Making Sense of Python's Object Model

Introduction

We're going to explain a few things about Python's object model here. Python's object model (at least with regard to data) can be viewed as being similar to Java's and C#'s if one considers only those languages' "class types", which are reference types.

In this view, Python has no value types, only reference types that are class types, and uses references (or reference variables, if you like) to refer to objects of those classes.

           reference
           variable     object
           +------+     +-----+
reference -|-> o--|---->| 42  |
           +------+     +--|--+
               i         value
          identifier

The complete use of class types (whether viewed as reference or value types) is one reason it is sometimes said that in Python "everything is an object". By the traditional C definition that's nothing special ("An object, sometimes called a variable, is a location in storage, ...", The C Programming Language, Kernighan & Ritchie, Second Edition, Appendix 4, p.195), but with regard to Python it means that Python has a unified type system and there are no objects like those of e.g. C's "primitive" types that are not derived from classes. It's also usually taken to mean that modules, functions, classes, etc. are also objects at runtime in Python, and on the same footing as traditional data objects. Note this comment from Guido van Rossum (http://python-history.blogspot.de/2009/02/first-class-everything.html):

"One of my goals for Python was to make it so that all objects were "first class." By this, I meant that I wanted all objects that could be named in the language (e.g., integers, strings, functions, classes, modules, methods, etc.) to have equal status. That is, they can be assigned to variables, placed in lists, stored in dictionaries, passed as arguments, and so forth."

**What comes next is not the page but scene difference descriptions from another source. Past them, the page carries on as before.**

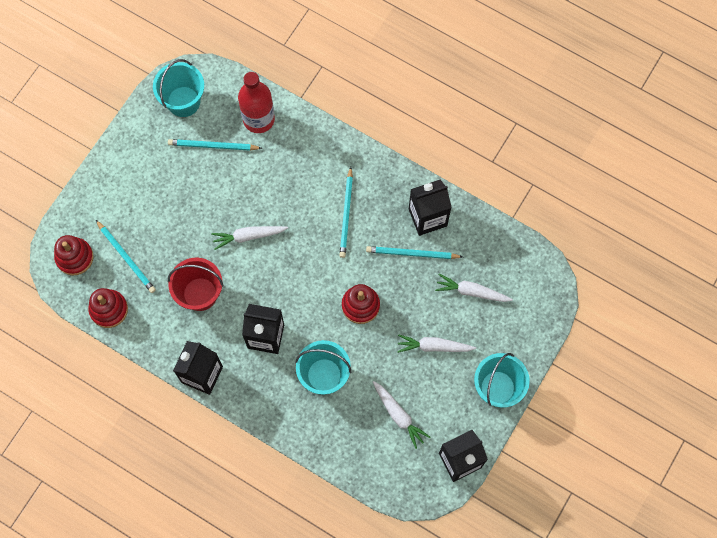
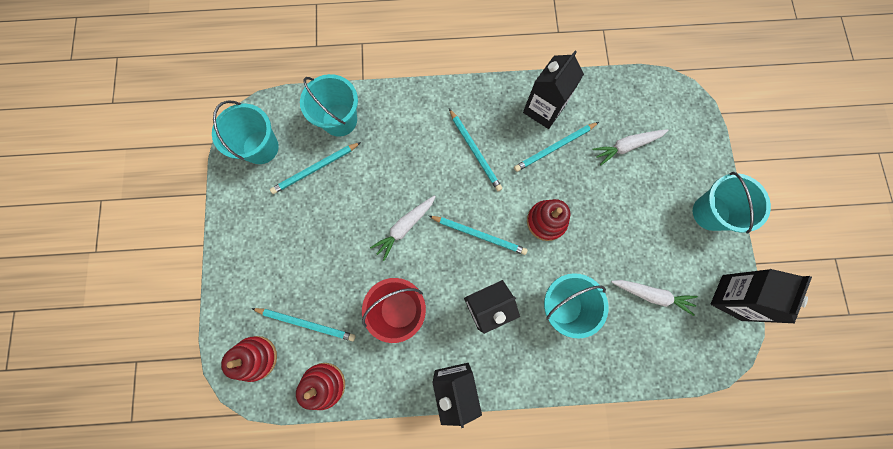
camera: 35 degrees left, 5 degrees up
red bottle [238,72,275,133] -> turquoise bucket [300,74,358,137]
white carrot [397,334,476,353] -> none
none -> turquoise pencil [429,216,528,255]

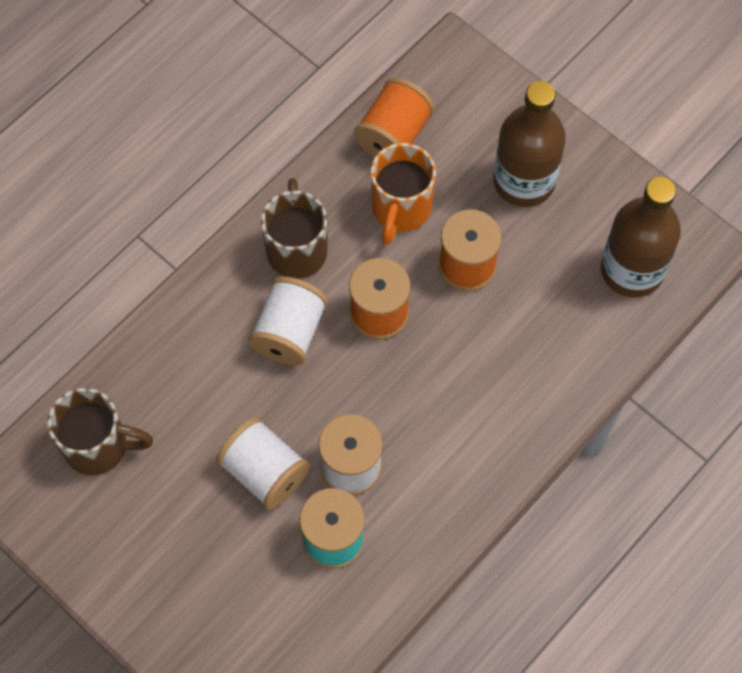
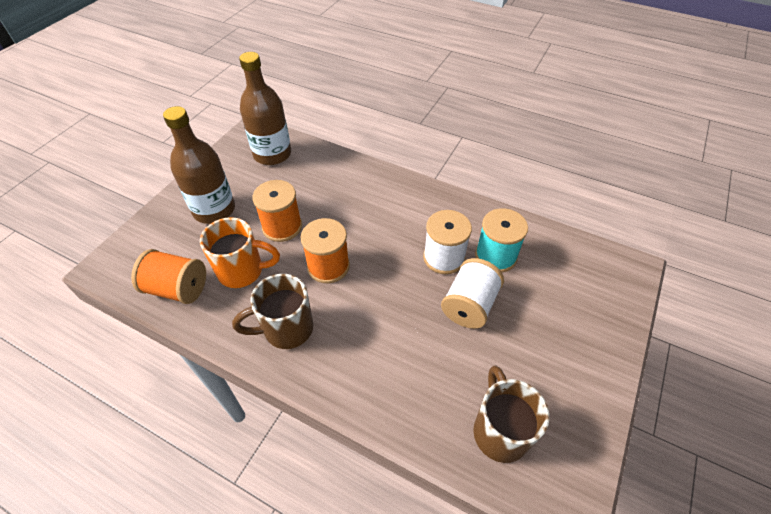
camera: 105 degrees left, 15 degrees down
white spool [248,276,328,366] -> none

Python has primitive/fundamental/axiomatic types in the sense that objects of type int, float, str, bool, list, etc. are not composed of objects of other types (attributes) (ignoring special attributes). Collection types like list and dict whose items are accessed via subscripting are not viewed as being composed in this sense.

Note that you won't read much about references, or the binding of references to objects, in Python documentation. The documentation only refers to "name binding" operations, as if a name (identifier) had an existence independent of the reference through which it is bound to its object. Perhaps, to the authors, name binding implies the use of reference types. Or perhaps they mean that Python doesn't use reference types but rather value types and objects can have multiple names, like in C++ (this view can be made to work; it leads to interesting pictures on web sites of objects with name tags tied to them or yellow sticky notes stuck to them). Perhaps the intent is to say that either view is acceptable - it's a matter of what you mean by "reference" and "bind" and you should simply choose the conceptual/mental model that works best for you. Note this passage from the Python Tutorial:

"Objects have individuality, and multiple names (in multiple scopes) can be bound to the same object. This is known as aliasing in other languages. This is usually not appreciated on a first glance at Python, and can be safely ignored when dealing with immutable basic types (numbers, strings, tuples). However, aliasing has a possibly surprising effect on the semantics of Python code involving mutable objects such as lists, dictionaries, and most other types. This is usually used to the benefit of the program, since aliases behave like pointers in some respects. For example, passing an object is cheap since only a pointer is passed by the implementation; and if a function modifies an object passed as an argument, the caller will see the change — this eliminates the need for two different argument passing mechanisms as in Pascal."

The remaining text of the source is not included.